• [Passage shown]
One of my hairless studs









A baby hairless texel going through the change.









Hairless with a little left









A fresh shed baby









A yellow heterozygous









A silver heterozygous









Black eyed orange heterozygous









This is just a drop in the bucket of the colors and variety.


----------



## Onyx (May 2, 2010)

Heya, well done you for working on your lines so well! I must admit I'm not into the hairless and such types BUT I can totally appreciate the hard work and thought that goes into improving health in certain mice, congrats x


----------



## SarahC (Oct 3, 2008)

I really like the one with the hairless head,reminds me of something I can't quite put my finger on


----------



## WoodWitch (Oct 18, 2009)

SarahC said:


> I really like the one with the hairless head,reminds me of something I can't quite put my finger on


Film called Critters Sarah


----------



## SarahC (Oct 3, 2008)

http://wpcontent.answcdn.com/wikipedia/ ... i_male.jpg

I had to know the answer,its this

I've never had a mouse start with fur then shed it,mine start off bald.


----------



## windyhill (Jan 19, 2010)

Aww  Love them all!


----------



## gypsy84 (Jun 10, 2010)

martenfisher said:


> A baby hairless texel going through the change.


I don't want to offend, but this has to be the most frightening mouse I've ever seen! :shock: It honestly looks like something that would be in a horror movie!

• [The problem] Continue the forum thread about hairless mice, beginning after its final post.

Records taken from a dataset:
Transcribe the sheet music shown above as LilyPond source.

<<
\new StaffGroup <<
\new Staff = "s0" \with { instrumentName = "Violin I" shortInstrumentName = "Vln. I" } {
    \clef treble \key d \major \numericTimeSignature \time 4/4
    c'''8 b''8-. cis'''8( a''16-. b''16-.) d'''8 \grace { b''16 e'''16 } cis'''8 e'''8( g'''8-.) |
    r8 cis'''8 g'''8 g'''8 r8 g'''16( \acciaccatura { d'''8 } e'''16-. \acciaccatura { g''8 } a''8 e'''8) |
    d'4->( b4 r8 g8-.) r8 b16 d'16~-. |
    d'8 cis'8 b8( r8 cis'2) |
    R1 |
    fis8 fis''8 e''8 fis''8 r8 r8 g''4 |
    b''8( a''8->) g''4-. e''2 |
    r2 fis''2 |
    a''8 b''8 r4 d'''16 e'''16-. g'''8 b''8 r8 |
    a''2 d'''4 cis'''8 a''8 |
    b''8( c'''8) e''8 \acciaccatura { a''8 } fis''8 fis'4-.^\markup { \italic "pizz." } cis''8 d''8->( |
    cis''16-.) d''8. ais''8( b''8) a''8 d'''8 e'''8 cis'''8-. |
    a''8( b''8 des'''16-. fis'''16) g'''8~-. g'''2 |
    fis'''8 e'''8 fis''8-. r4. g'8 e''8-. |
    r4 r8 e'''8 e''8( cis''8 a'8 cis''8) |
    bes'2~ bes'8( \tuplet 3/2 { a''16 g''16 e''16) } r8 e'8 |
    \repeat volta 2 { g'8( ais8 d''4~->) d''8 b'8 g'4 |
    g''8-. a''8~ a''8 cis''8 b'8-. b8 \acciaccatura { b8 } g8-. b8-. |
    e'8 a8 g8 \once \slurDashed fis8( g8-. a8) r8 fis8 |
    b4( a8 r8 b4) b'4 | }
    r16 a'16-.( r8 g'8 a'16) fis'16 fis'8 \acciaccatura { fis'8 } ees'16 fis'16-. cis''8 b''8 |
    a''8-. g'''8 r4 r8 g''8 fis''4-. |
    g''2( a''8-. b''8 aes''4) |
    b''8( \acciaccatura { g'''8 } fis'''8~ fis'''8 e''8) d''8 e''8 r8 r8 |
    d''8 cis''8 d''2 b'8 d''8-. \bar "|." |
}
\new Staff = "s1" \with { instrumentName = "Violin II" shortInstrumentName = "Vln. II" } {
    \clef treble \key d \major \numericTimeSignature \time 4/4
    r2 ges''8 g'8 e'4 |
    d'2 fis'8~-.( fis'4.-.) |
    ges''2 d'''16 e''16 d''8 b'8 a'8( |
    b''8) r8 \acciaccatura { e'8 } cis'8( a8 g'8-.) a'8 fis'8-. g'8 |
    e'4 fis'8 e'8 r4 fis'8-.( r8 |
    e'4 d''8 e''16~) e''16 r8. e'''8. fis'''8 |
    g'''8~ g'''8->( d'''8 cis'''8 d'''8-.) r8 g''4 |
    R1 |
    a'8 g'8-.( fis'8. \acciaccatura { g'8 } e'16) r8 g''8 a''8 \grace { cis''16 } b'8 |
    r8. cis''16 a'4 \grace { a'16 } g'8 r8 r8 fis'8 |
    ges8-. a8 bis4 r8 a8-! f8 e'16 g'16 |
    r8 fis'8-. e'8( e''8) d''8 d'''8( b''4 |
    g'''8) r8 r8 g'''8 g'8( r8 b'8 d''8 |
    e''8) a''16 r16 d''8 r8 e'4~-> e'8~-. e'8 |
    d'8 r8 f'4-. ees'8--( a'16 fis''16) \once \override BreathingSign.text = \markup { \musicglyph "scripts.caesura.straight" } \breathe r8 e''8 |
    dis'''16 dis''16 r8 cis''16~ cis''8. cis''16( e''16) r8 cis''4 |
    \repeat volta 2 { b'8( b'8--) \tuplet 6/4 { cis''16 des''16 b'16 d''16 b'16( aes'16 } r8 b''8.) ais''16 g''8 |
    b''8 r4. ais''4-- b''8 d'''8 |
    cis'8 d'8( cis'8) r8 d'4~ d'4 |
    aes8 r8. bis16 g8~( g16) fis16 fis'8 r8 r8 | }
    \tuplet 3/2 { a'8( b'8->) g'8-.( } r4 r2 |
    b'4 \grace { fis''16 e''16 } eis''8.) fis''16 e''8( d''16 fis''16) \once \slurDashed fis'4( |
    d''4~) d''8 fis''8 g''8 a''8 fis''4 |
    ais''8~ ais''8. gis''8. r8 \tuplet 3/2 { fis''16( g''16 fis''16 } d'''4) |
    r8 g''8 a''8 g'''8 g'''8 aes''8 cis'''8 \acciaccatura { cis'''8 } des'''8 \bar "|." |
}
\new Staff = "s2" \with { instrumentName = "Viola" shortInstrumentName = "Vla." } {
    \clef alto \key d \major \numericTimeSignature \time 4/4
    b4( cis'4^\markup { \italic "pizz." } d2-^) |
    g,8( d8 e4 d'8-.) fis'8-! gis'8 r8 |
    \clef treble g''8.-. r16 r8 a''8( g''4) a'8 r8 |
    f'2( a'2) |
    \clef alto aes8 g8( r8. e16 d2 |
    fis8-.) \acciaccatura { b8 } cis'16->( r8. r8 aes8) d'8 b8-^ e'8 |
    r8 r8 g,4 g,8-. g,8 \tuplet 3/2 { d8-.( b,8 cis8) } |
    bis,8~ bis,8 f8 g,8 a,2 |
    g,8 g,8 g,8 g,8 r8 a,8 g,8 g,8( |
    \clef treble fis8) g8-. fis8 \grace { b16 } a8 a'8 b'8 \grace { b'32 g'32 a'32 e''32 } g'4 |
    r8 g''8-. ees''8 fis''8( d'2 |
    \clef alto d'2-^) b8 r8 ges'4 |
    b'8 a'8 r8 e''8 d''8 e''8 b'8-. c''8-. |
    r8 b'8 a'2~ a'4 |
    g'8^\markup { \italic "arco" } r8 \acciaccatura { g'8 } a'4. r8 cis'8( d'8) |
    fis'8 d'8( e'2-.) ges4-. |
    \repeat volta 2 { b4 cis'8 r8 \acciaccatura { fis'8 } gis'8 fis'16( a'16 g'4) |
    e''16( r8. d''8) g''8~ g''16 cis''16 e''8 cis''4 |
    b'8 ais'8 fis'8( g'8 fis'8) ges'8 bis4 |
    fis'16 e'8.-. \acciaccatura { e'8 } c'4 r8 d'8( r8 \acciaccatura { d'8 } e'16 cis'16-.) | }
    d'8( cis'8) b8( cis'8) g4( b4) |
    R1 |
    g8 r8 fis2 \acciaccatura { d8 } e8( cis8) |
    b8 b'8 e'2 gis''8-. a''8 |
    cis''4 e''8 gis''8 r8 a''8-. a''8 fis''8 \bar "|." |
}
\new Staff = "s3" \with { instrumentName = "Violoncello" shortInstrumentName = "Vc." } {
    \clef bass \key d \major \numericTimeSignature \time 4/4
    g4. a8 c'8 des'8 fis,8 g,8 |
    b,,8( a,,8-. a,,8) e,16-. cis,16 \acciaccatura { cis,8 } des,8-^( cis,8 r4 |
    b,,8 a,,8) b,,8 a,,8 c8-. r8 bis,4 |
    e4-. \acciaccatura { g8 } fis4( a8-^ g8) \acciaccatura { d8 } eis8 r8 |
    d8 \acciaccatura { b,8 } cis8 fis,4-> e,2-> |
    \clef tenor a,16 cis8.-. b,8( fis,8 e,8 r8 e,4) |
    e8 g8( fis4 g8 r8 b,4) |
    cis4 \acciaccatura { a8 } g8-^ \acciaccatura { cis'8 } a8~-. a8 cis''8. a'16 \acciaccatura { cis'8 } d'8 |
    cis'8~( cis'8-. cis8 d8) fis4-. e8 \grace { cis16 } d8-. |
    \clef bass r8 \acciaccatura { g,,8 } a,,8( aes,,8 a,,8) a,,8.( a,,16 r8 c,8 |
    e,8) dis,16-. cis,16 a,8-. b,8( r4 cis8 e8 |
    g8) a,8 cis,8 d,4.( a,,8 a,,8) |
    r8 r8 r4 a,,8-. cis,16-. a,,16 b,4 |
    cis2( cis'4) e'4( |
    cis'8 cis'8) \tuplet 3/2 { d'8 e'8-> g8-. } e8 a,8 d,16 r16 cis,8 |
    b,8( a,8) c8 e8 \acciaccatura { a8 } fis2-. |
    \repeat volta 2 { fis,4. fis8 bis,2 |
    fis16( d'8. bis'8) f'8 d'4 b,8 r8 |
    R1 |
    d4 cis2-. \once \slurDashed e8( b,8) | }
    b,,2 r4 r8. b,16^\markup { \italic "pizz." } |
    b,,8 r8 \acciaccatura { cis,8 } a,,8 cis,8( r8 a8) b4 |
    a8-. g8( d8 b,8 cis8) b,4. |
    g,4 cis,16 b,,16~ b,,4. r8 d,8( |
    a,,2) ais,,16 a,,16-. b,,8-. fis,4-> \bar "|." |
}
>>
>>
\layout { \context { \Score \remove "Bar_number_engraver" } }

• [Answer]
----------



## martenfisher (Aug 2, 2010)

This picture always freaks people out. Somthing about ugly animals I love. We all need som luvin.



gypsy84 said:


> martenfisher said:
> 
> 
> > A baby hairless texel going through the change.
> ...


----------



## SarahC (Oct 3, 2008)

would you mind if I copied a picture of some of your mice to share with some mouse enthusiasts who do not have access to the internet?


----------



## martenfisher (Aug 2, 2010)

Go ahead. Dend me yur email if you need bigger files.


----------



## SarahC (Oct 3, 2008)

thank you,appreciated very much.


----------



## Lizzle (Apr 7, 2010)

Absolutely amazing. I just have no words. :shock: 
But you already knew that.

Amazing, amazing, simply amazing.


----------



## martenfisher (Aug 2, 2010)

Reposting


----------



## bels10 (Sep 28, 2010)

SarahC said:


> I really like the one with the hairless head,reminds me of something I can't quite put my finger on


 It's a gobledock!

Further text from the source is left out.